Excerpted passage
====

Politics may not be what you think

Sep 25th, 2008 | By | Category: Campus News, September 25, 2008
Hibbing
Hibbing

Why does it seem many people begin with political preferences and then try to find reasons justifying their inclinations? Why is it so difficult to sway people who care deeply about politics no matter how compelling the facts or persuasive the prose? UNL research may help to answer these questions.

By monitoring people’s physical sensitivities to things like sudden noises and threatening visual images, political scientists were able to conclude that physiological reactions help predict variations in political beliefs.

For the first time, political scientists show that people who are physiologically highly responsive to threat are likely to advocate policies that protect against threats to the social unit: favoring defense spending, capital punishment, patriotism and the Iraq War. In contrast, people who are less startled by sudden noises and threatening visual images are more likely to support foreign aid, liberal immigration policies, pacifism and gun control.

Researchers report their discovery in the Sept. 19 issue of the weekly international journal Science. Authors are UNL political science professors John Hibbing and Kevin Smith, UNL psychology professor Mario Scalora, Rice University political science professor John Alford, Virginia Commonwealth University postdoctoral fellow Peter Hatemi, and graduate students Doug Oxley and Jennifer Miller, of UNL, and Matthew Hibbing at University of Illinois-Urbana Champaign.

“What the findings suggest is a different view of the nature of political beliefs than the common understanding that political attitudes are exclusively the result of experiences and the environment,” said John Hibbing.

Hibbing’s team used physiological testing: skin conductance and eye movement sensors, to assess the body’s biological reaction to threatening stimuli. Testing with these psychophysiological procedures is quite unusual in political science, he said.

This study involved a group of 46 people who admitted to caring about political issues. Researchers showed participants threatening visual images – pictures of a very large spider on a person’s face, a dazed person with a bloody face and an open wound with maggots in it – and their skin was monitored for electrical conductivity. Hibbing said skin conductance tests indicate emotion, arousal and attention. By using the skin conductance tests, the researchers are able to track a person’s reactions to the threatening stimuli.

====

Stored data entries
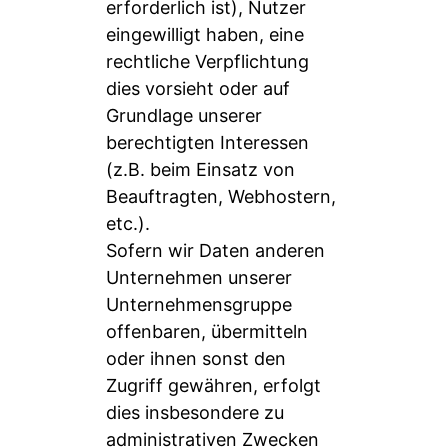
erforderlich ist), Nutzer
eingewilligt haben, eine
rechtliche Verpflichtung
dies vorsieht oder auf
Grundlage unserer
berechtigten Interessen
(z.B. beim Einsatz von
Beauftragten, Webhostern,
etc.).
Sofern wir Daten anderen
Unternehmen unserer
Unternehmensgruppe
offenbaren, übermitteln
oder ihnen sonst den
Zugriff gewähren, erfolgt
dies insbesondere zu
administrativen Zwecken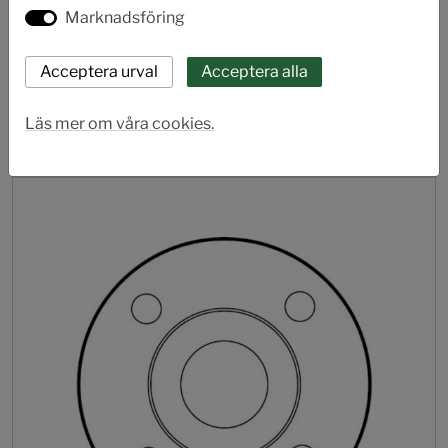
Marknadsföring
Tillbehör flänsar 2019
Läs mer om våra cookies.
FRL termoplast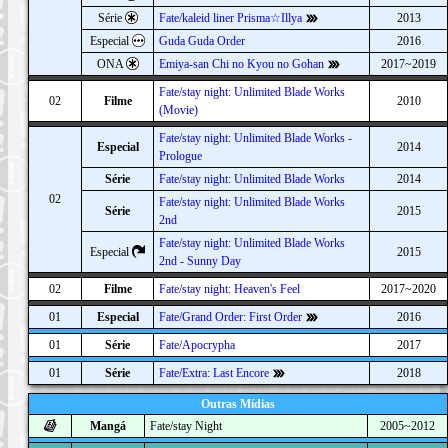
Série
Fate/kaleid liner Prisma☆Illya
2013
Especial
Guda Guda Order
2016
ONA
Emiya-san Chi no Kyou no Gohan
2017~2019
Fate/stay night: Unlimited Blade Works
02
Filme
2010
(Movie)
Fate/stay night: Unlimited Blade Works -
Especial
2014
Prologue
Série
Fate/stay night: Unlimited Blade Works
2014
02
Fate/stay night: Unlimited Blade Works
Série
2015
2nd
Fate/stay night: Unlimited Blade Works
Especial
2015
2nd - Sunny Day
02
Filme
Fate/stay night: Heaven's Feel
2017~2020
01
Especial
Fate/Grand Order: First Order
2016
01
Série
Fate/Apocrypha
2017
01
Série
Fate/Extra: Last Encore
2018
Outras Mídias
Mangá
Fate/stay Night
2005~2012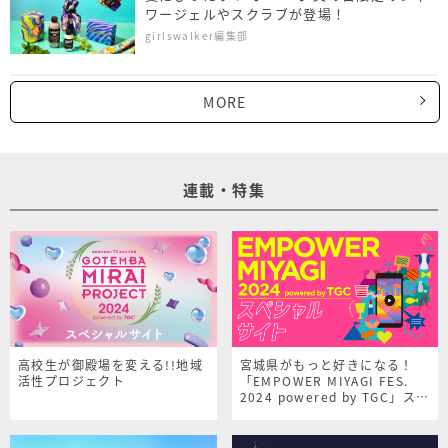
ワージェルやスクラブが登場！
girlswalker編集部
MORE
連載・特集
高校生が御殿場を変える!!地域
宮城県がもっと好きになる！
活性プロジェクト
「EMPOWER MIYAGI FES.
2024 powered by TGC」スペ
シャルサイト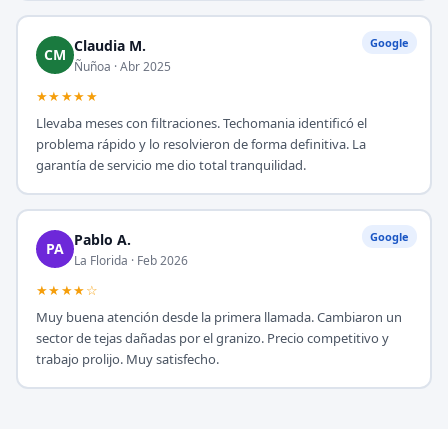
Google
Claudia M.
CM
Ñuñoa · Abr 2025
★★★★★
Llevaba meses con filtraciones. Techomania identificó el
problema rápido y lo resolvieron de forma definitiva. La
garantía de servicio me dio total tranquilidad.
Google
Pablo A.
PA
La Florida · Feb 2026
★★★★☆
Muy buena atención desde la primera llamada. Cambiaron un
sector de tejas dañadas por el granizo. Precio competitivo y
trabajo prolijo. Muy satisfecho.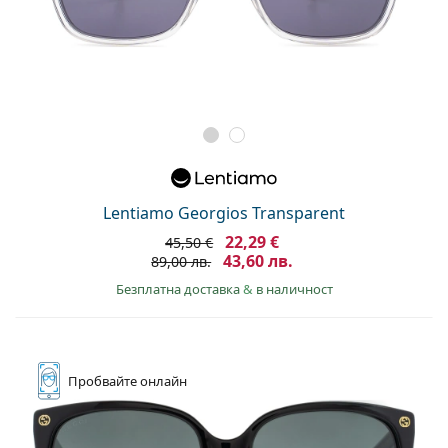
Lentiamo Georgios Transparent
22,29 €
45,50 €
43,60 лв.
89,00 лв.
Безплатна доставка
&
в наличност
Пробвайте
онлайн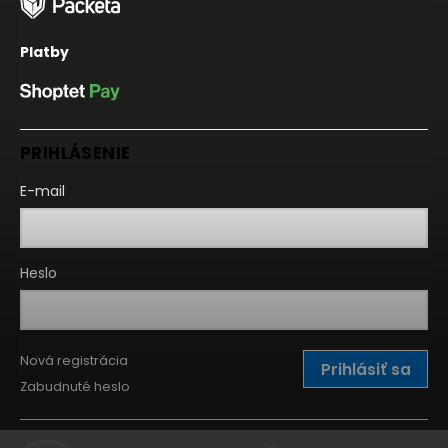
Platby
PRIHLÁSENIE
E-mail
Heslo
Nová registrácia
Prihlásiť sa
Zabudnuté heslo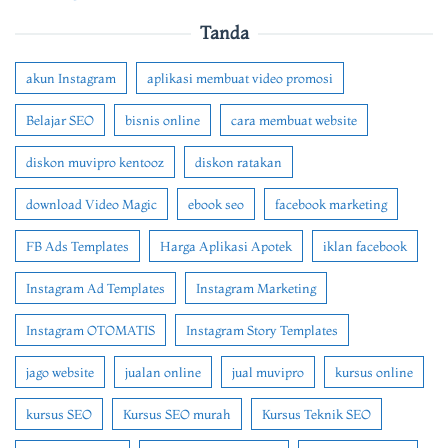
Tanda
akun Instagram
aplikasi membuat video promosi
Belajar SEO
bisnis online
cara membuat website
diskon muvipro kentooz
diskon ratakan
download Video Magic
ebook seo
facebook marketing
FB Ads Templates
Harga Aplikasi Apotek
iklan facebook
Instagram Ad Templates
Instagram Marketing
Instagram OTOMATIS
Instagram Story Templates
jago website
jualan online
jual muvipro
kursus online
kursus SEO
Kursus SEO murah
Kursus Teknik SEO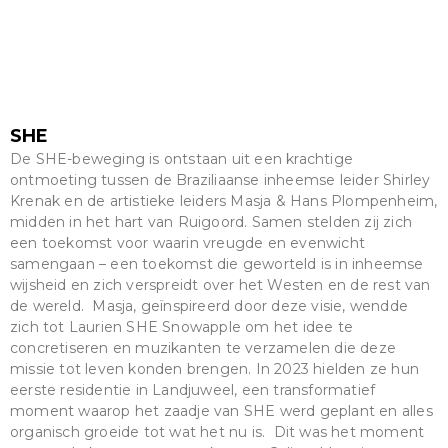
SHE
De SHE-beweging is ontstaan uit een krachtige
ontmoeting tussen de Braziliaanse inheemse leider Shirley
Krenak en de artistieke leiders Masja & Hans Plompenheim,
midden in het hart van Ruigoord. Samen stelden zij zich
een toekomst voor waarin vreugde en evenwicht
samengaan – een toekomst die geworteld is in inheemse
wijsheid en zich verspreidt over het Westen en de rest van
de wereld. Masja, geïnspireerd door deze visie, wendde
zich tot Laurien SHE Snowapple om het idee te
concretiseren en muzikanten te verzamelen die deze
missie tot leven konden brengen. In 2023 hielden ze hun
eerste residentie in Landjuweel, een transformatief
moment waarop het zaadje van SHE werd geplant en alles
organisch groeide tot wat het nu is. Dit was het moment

====

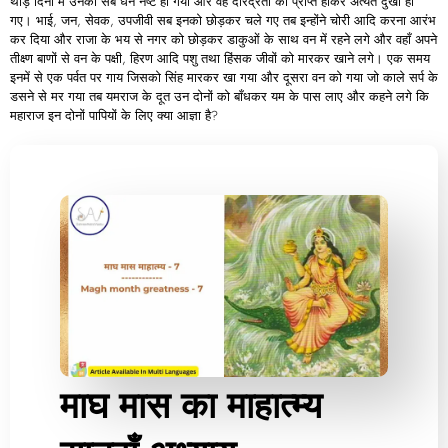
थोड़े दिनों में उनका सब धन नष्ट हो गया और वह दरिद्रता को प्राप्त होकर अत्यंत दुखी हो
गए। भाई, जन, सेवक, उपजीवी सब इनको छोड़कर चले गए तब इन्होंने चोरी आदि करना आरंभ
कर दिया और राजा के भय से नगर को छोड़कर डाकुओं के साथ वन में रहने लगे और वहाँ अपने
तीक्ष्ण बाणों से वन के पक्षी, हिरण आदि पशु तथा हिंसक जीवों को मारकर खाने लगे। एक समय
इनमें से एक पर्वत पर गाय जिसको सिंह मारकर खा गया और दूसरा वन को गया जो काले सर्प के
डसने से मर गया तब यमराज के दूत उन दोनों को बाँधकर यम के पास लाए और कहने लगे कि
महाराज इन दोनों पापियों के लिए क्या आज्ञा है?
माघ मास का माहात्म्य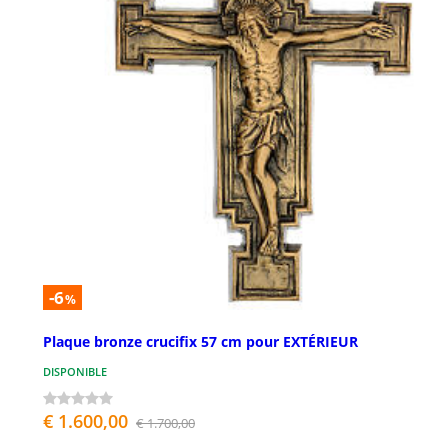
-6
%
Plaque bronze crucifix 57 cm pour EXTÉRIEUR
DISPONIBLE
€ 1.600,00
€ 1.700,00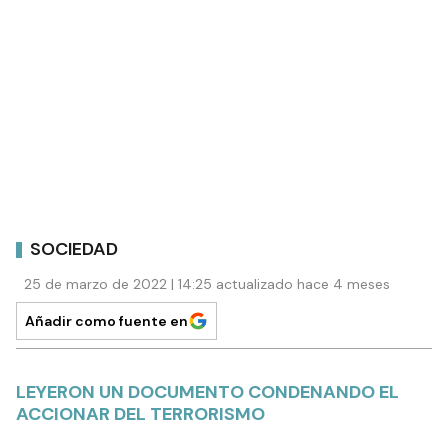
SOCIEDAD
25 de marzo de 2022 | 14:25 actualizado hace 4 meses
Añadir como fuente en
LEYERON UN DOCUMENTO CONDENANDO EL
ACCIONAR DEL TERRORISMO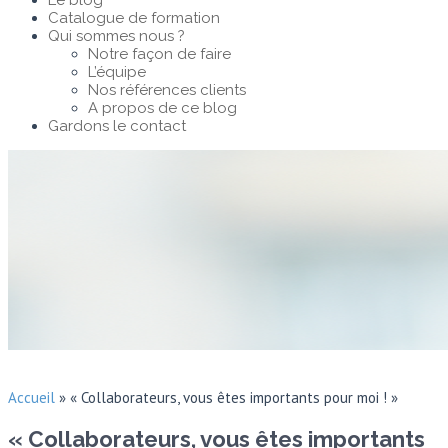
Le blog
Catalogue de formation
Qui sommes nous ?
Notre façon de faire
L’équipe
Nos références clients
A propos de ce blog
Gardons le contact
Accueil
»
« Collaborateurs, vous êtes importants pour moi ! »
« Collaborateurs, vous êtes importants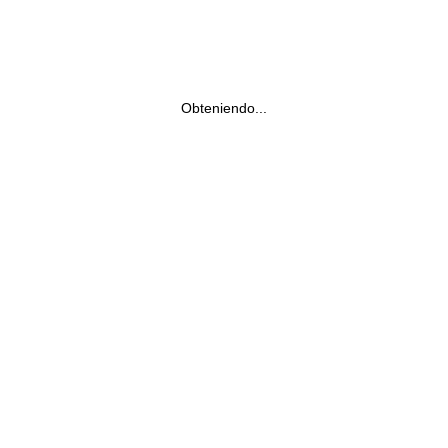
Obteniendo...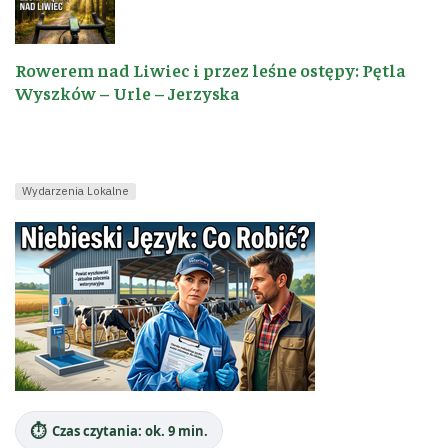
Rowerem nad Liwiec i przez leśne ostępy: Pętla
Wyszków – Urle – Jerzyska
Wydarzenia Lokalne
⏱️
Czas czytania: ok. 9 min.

====

Exercise tasks
[1] In the article on politics and physiology, how many people took part in the study?
[2] Return the passage of the article on politics and physiology that runs from "By monitoring people’s" down to "in political beliefs.".
[3] Resume the article on politics and physiology, starting after its last sentence.

Answers
[1] The study involved 46 people who said they cared about political issues.

[2]
By monitoring people’s physical sensitivities to things like sudden noises and threatening visual images, political scientists were able to conclude that physiological reactions help predict variations in political beliefs.

[3]
In another physiological measure, scientists tested the “orbicularis oculi startle blink response” to record the amplitude or intensity of blinks. They surprised subjects with a sudden, jarring noise and measured how hard they blinked in response to being startled.

Researchers compared participants’ reactions to the physical testing with their self-reported political attitudes on protective policies. They concluded that participants most disturbed by the threatening stimuli or by loud noises were also most likely to advocate socially protective policy positions.

“Now we can show that certain important political beliefs have a very deep basis,” Hibbing said. “We don’t know for certain that it’s genetic but we do know that there’s a predilection biologically that leads some people to experience the world differently from others. The relationships we found are far from deterministic – environmental events still play a vital role – but the fact that physical reactions to loud noises or to scary animals is at all predictive of political beliefs is remarkable.

“Should extreme interrogation techniques be used on foreign nationals suspected of terrorist activities? Should the privacy of law-abiding citizens be sacrificed if doing so offers the potential for making the country safer? Our research suggests that the answers a person provides to questions such as these are in part traceable to how vividly they physically experience generic threats.”

“And if political beliefs do run as deep as we suggest, it becomes easier to understand why political conflict is so persistent. It’s not that those who disagree with us politically are being intentionally stubborn but rather that the world seems very different to them. Perhaps recognition of the deep physical nature of these differences will increase political tolerance and understanding,” Hibbing concluded.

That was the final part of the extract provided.